■ Task details:
Write out every line exactly, from the start of the records below to the line with "pallie les défaillances de la toiture", and stop there. Don't write out the pictures.

Items from a data source:
- - -

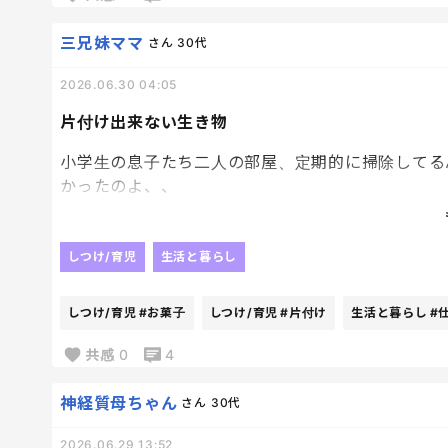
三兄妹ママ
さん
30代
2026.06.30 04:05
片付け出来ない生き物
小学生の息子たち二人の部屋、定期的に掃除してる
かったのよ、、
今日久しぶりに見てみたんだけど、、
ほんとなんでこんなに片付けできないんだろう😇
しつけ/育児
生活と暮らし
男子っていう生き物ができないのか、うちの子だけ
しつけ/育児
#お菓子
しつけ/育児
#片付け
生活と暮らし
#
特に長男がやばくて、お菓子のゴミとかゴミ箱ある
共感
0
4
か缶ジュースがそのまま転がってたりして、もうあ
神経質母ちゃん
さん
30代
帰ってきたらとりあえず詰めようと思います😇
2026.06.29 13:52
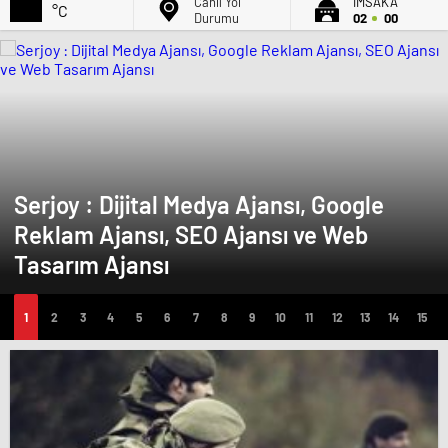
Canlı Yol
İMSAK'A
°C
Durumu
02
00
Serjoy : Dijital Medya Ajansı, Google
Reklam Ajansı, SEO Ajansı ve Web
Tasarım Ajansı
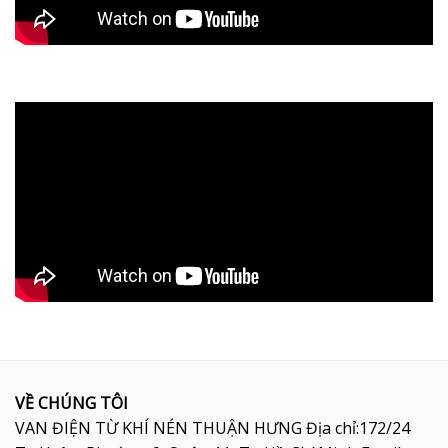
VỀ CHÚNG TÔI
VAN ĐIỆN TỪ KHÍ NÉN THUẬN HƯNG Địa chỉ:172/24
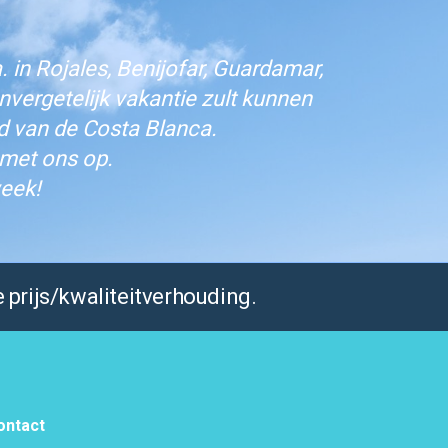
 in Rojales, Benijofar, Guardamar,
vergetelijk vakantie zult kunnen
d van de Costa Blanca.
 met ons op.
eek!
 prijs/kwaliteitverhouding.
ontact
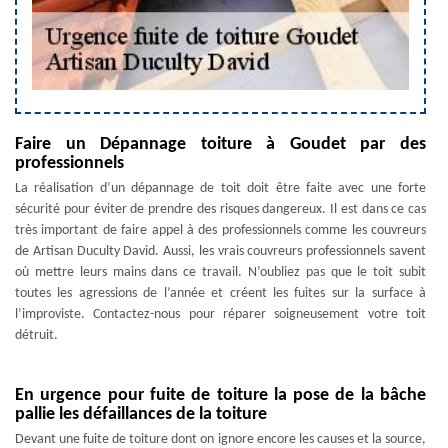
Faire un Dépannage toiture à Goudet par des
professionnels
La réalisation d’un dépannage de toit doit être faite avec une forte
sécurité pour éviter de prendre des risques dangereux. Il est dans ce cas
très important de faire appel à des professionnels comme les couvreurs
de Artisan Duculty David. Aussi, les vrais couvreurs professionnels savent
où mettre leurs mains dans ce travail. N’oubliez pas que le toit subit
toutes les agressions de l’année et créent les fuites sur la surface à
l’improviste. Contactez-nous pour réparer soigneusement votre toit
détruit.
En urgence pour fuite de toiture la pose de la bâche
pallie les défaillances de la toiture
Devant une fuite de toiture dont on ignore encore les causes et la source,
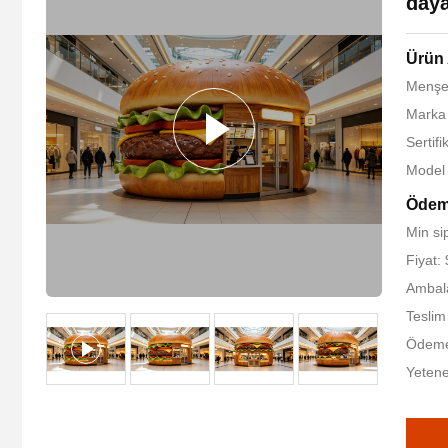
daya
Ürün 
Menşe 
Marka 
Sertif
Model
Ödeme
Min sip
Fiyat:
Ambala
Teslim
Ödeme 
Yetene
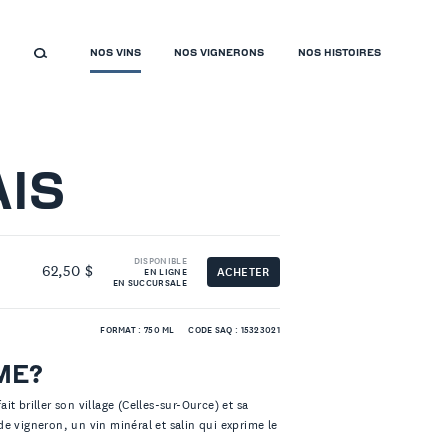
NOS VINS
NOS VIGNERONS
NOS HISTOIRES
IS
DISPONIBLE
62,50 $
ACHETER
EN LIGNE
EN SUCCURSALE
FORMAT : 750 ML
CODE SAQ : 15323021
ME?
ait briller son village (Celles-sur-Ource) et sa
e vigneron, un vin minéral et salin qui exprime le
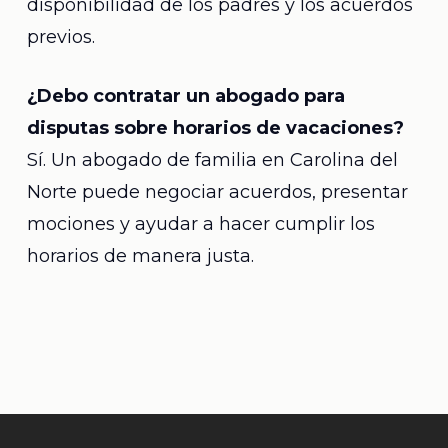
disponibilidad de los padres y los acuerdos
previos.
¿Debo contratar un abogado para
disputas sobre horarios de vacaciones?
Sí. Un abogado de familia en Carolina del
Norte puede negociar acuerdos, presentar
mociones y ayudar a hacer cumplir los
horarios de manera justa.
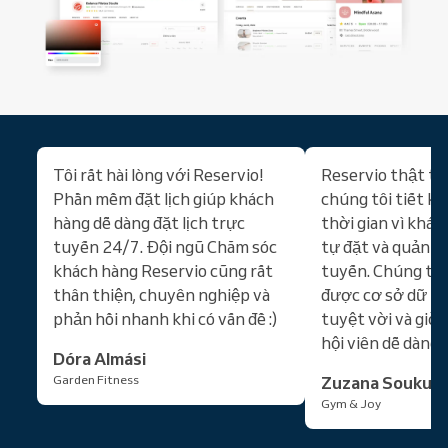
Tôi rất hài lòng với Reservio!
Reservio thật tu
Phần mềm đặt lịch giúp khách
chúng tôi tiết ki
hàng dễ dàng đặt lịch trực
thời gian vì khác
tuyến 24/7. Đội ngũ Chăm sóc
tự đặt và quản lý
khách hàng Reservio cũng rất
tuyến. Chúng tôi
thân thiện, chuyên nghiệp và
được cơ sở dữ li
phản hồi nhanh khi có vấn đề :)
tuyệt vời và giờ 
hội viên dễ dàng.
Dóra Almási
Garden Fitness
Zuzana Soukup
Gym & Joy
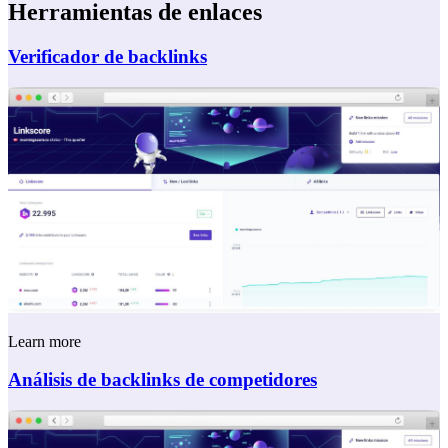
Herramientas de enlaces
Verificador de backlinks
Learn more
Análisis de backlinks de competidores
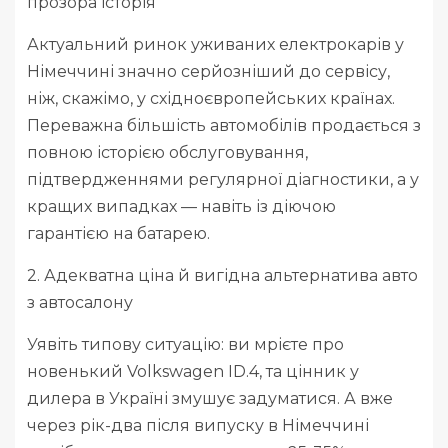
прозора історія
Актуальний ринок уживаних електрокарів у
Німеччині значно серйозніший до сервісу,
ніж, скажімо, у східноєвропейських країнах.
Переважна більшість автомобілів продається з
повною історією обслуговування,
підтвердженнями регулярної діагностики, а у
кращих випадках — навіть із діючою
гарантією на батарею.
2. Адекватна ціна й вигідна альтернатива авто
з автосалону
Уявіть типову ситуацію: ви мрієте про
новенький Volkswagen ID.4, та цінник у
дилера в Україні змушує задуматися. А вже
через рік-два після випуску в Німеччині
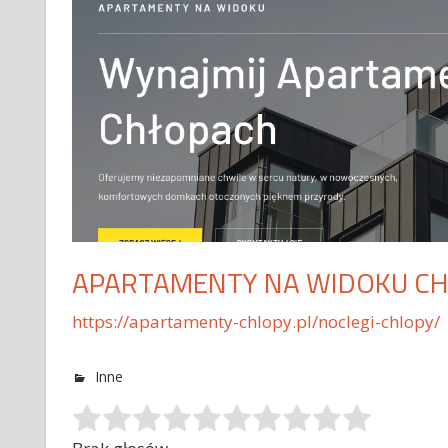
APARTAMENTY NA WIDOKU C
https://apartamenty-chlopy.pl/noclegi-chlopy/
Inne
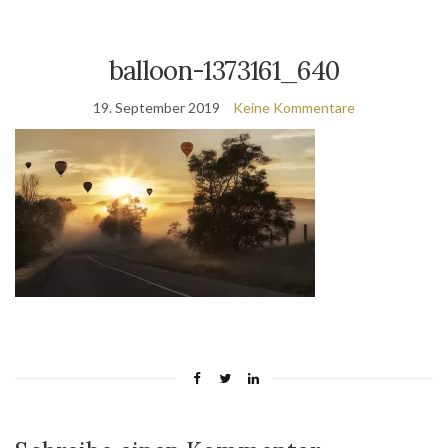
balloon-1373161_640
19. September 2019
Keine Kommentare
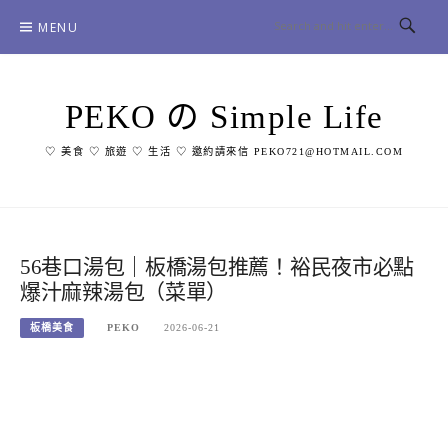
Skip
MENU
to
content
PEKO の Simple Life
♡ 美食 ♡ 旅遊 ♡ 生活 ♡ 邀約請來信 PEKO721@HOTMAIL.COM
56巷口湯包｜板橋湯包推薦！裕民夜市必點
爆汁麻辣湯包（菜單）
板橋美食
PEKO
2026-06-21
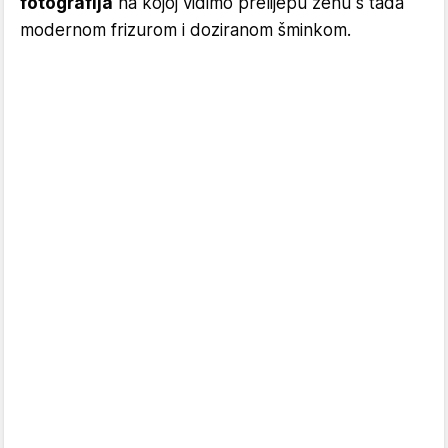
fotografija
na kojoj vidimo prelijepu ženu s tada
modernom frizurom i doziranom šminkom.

- - -

■ Response to the exercise:
三兄妹ママ
さん
30代
2026.06.30 04:05
片付け出来ない生き物
小学生の息子たち二人の部屋、定期的に掃除してる
かったのよ、、
今日久しぶりに見てみたんだけど、、
ほんとなんでこんなに片付けできないんだろう😇
しつけ/育児
生活と暮らし
男子っていう生き物ができないのか、うちの子だけ
しつけ/育児
#お菓子
しつけ/育児
#片付け
生活と暮らし
#
特に長男がやばくて、お菓子のゴミとかゴミ箱ある
共感
0
4
か缶ジュースがそのまま転がってたりして、もうあ
神経質母ちゃん
さん
30代
帰ってきたらとりあえず詰めようと思います😇
2026.06.29 13:52
Canlı Yol
İMSAK'A
°C
Durumu
02
00
Serjoy : Dijital Medya Ajansı, Google
Reklam Ajansı, SEO Ajansı ve Web
Tasarım Ajansı
VỀ CHÚNG TÔI
VAN ĐIỆN TỪ KHÍ NÉN THUẬN HƯNG Địa chỉ:172/24
 in Rojales, Benijofar, Guardamar,
vergetelijk vakantie zult kunnen
d van de Costa Blanca.
 met ons op.
eek!
 prijs/kwaliteitverhouding.
ontact
Faire un Dépannage toiture à Goudet par des
professionnels
La réalisation d’un dépannage de toit doit être faite avec une forte
sécurité pour éviter de prendre des risques dangereux. Il est dans ce cas
très important de faire appel à des professionnels comme les couvreurs
de Artisan Duculty David. Aussi, les vrais couvreurs professionnels savent
où mettre leurs mains dans ce travail. N’oubliez pas que le toit subit
toutes les agressions de l’année et créent les fuites sur la surface à
l’improviste. Contactez-nous pour réparer soigneusement votre toit
détruit.
En urgence pour fuite de toiture la pose de la bâche
pallie les défaillances de la toiture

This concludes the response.